- Born: 20 December 1938 Thalassery, Madras Province, British India
- Died: 13 August 2025 (aged 86) Thalassery, Kerala, India
- Occupation: Lexicographer
- Spouse: Yashoda

= Njattyela Sreedharan =

Indian lexicographer (1938–2025)

Njattyela Sreedharan (ഞാറ്റ്യേല ശ്രീധരന്‍, /ml/; 20 December 1938 – 13 August 2025) was an Indian lexicographer from Thalassery in Kerala. He is known for compiling a dictionary connecting four major Dravidian languages Malayalam, Kannada, Tamil and Telugu.

==Background==
Sreedharan was born in Thalassery, Madras Province, British India on 20 December 1938. He died at his residence on 13 August 2025, at the age of 86.

==Selected books==
- Malayalam–Tamil Dictionary (2012)
- Chathur Dravida Bhasha Nighandu (Dictionary of Four Dravidian Languages) (2020)
- Chathur Dravida Bhasha Padaparichayam (Published by Kerala Bhasha Institute) (2023)
- Ormakalude Thirayattam (Autobiography) (2024)

The Chathur Dravida Bhasha Nighandu was digitized and published as the Samam Four-Language Dictionary in 2024, through a collaboration between the Indic Digital Archive Foundation and the Malayalam Mission’s Karnataka Chapter.

**Dataset section**:
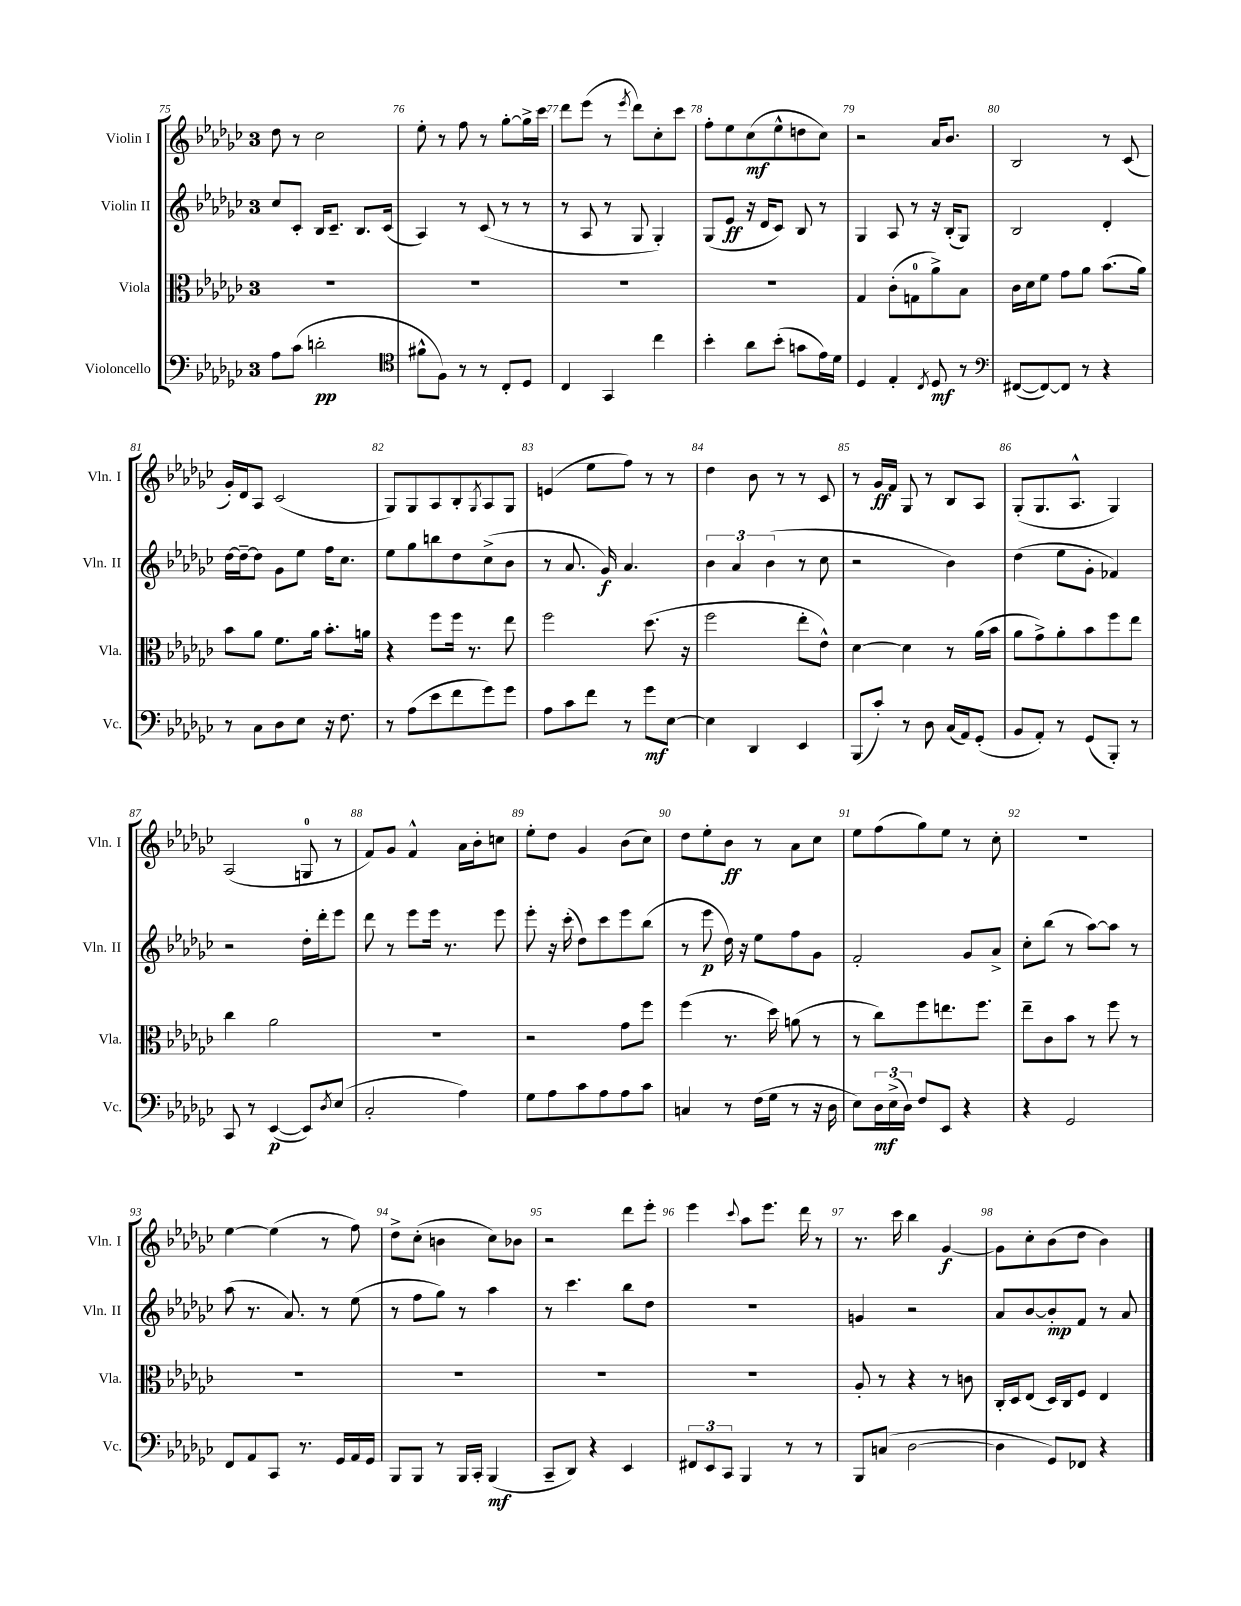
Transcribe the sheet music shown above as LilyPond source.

**Exercises to complete**:
- 1) Copy the article on Njattyela Sreedharan word for word from "- Ormakalude Thirayattam" to "Mission’s Karnataka Chapter.".
- 2) Carry the article on Njattyela Sreedharan forward, starting after its last sentence.
The material is separate from the article on Njattyela Sreedharan.

**Answers given**:
- 1)
- Ormakalude Thirayattam (Autobiography) (2024)

The Chathur Dravida Bhasha Nighandu was digitized and published as the Samam Four-Language Dictionary in 2024, through a collaboration between the Indic Digital Archive Foundation and the Malayalam Mission’s Karnataka Chapter.

- 2)
==In popular culture ==
The 2021 documentary Dreaming of Words, directed by Nandan, celebrates the life and work of Njattyela Sreedharan. Dreaming of Words has received numerous accolades including a National Film Award and was screened at the annual convention of the Modern Language Association and the annual conference of the Linguistic Society of America in January 2022.

==Major awards==
- Dr. Hermann Gundert Award for the best dictionary (2022) instituted by Dravidian Linguistics Association.
- Special Jury Award at the 5th India Reading Olympiad (2023), organised by the Food4Thought Foundation, which was presented during the 13th Hyderabad Literary Festival.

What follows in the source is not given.